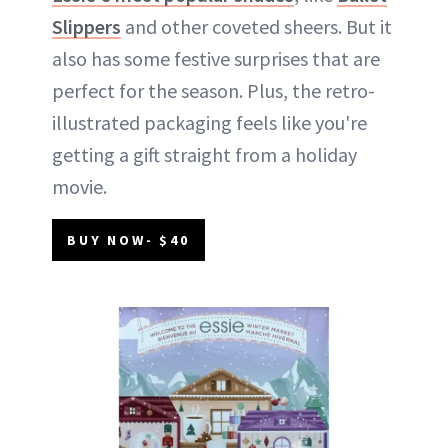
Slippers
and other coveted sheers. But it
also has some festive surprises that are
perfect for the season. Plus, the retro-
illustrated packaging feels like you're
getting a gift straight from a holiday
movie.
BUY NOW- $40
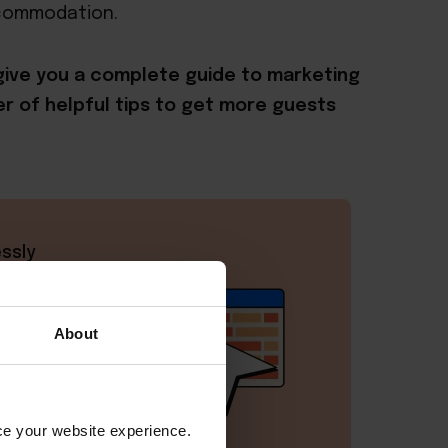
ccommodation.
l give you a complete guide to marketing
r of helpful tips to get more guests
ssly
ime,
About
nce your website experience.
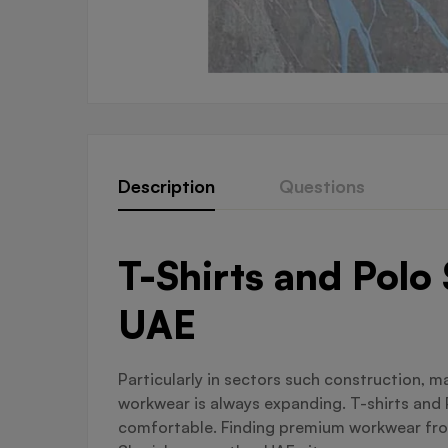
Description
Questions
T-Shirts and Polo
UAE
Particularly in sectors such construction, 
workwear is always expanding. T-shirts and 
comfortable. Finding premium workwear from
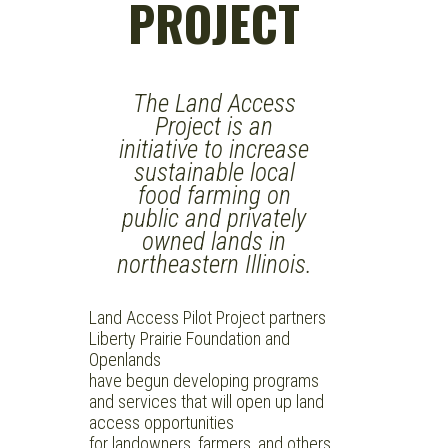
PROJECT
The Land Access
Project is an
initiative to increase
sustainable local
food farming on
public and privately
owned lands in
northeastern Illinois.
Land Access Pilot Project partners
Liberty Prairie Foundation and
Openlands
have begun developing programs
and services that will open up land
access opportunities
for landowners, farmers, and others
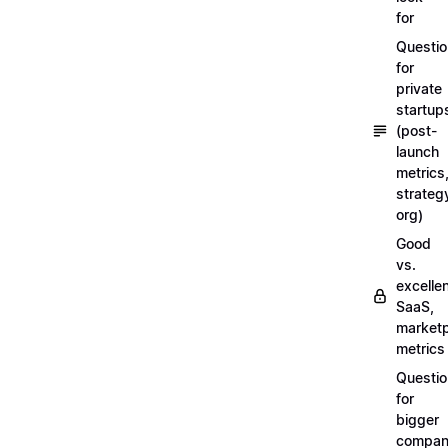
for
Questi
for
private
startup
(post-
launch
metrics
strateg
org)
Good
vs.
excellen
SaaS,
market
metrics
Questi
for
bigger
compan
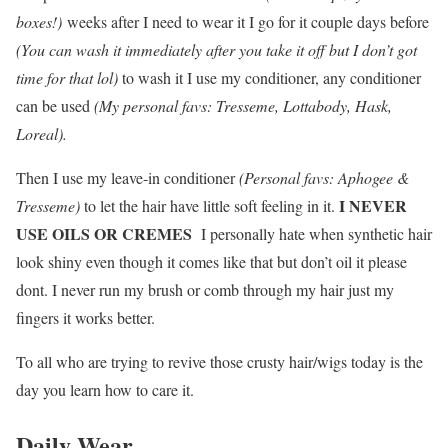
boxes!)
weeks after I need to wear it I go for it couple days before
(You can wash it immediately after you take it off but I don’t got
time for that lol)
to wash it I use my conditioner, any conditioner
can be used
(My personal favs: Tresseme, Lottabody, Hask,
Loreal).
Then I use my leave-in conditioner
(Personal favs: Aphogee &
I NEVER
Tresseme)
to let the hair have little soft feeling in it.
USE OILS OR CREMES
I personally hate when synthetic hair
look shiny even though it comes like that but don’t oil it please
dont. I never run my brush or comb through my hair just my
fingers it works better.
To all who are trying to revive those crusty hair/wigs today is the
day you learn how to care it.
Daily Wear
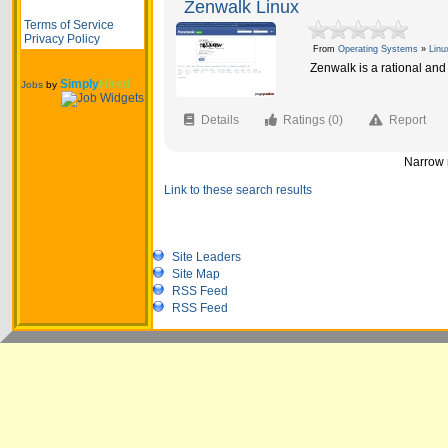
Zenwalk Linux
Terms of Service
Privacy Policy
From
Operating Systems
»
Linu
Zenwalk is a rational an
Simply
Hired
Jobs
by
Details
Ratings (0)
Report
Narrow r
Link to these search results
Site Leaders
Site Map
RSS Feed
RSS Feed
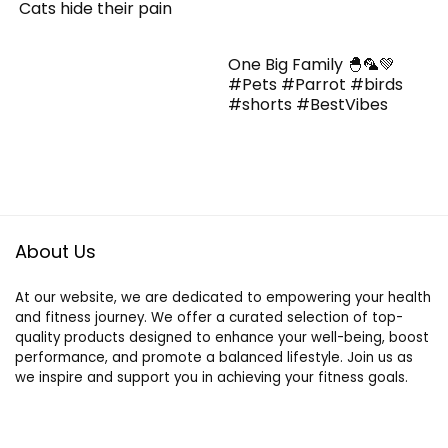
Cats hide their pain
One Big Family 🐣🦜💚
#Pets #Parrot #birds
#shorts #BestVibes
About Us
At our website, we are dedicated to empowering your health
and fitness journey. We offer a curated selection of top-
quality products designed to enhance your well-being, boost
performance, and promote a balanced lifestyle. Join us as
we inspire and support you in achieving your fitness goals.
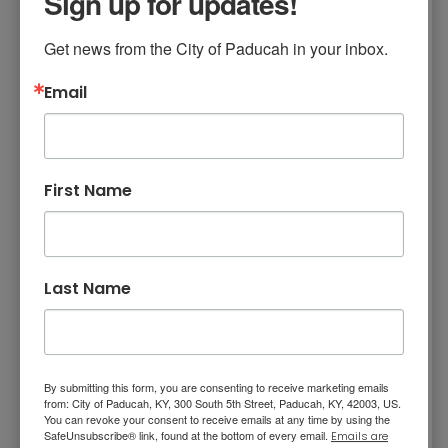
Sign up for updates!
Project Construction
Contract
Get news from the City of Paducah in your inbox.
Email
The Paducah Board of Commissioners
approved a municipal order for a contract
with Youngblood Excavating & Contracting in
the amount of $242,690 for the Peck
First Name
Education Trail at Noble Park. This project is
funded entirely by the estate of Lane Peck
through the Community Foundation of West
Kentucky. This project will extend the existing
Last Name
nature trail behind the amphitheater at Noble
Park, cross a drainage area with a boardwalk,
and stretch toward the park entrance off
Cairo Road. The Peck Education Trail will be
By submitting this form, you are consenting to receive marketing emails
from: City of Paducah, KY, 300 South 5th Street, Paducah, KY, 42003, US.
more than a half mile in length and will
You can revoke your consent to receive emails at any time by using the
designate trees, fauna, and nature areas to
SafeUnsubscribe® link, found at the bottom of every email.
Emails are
--------------------
Instruction> Write out the text of every page in the listing again with "RSS Feed" replaced by "News Feed" everywhere it appears, changing nothing else. Leave out the pictures.

Finished task>
Slippers
and other coveted sheers. But it
also has some festive surprises that are
perfect for the season. Plus, the retro-
illustrated packaging feels like you're
getting a gift straight from a holiday
movie.
BUY NOW- $40
ccommodation.
l give you a complete guide to marketing
r of helpful tips to get more guests
ssly
ime,
About
nce your website experience.
Description
Questions
T-Shirts and Polo
UAE
Particularly in sectors such construction, 
workwear is always expanding. T-shirts and 
comfortable. Finding premium workwear from
PROJECT
The Land Access
Project is an
initiative to increase
sustainable local
food farming on
public and privately
owned lands in
northeastern Illinois.
Land Access Pilot Project partners
Liberty Prairie Foundation and
Openlands
have begun developing programs
and services that will open up land
access opportunities
for landowners, farmers, and others
for
Questi
for
private
startup
(post-
launch
metrics
strateg
org)
Good
vs.
excellen
SaaS,
market
metrics
Questi
for
bigger
compan
boxes!)
weeks after I need to wear it I go for it couple days before
(You can wash it immediately after you take it off but I don’t got
time for that lol)
to wash it I use my conditioner, any conditioner
can be used
(My personal favs: Tresseme, Lottabody, Hask,
Loreal).
Then I use my leave-in conditioner
(Personal favs: Aphogee &
I NEVER
Tresseme)
to let the hair have little soft feeling in it.
USE OILS OR CREMES
I personally hate when synthetic hair
look shiny even though it comes like that but don’t oil it please
dont. I never run my brush or comb through my hair just my
fingers it works better.
To all who are trying to revive those crusty hair/wigs today is the
day you learn how to care it.
Daily Wear
Zenwalk Linux
Terms of Service
Privacy Policy
From
Operating Systems
»
Linu
Zenwalk is a rational an
Simply
Hired
Jobs
by
Details
Ratings (0)
Report
Narrow r
Link to these search results
Site Leaders
Site Map
News Feed
News Feed
Cats hide their pain
One Big Family 🐣🦜💚
#Pets #Parrot #birds
#shorts #BestVibes
About Us
At our website, we are dedicated to empowering your health
and fitness journey. We offer a curated selection of top-
quality products designed to enhance your well-being, boost
performance, and promote a balanced lifestyle. Join us as
we inspire and support you in achieving your fitness goals.
Sign up for updates!
Project Construction
Contract
Get news from the City of Paducah in your inbox.
Email
The Paducah Board of Commissioners
approved a municipal order for a contract
with Youngblood Excavating & Contracting in
the amount of $242,690 for the Peck
First Name
Education Trail at Noble Park. This project is
funded entirely by the estate of Lane Peck
through the Community Foundation of West
Kentucky. This project will extend the existing
Last Name
nature trail behind the amphitheater at Noble
Park, cross a drainage area with a boardwalk,
and stretch toward the park entrance off
Cairo Road. The Peck Education Trail will be
By submitting this form, you are consenting to receive marketing emails
from: City of Paducah, KY, 300 South 5th Street, Paducah, KY, 42003, US.
more than a half mile in length and will
You can revoke your consent to receive emails at any time by using the
designate trees, fauna, and nature areas to
SafeUnsubscribe® link, found at the bottom of every email.
Emails are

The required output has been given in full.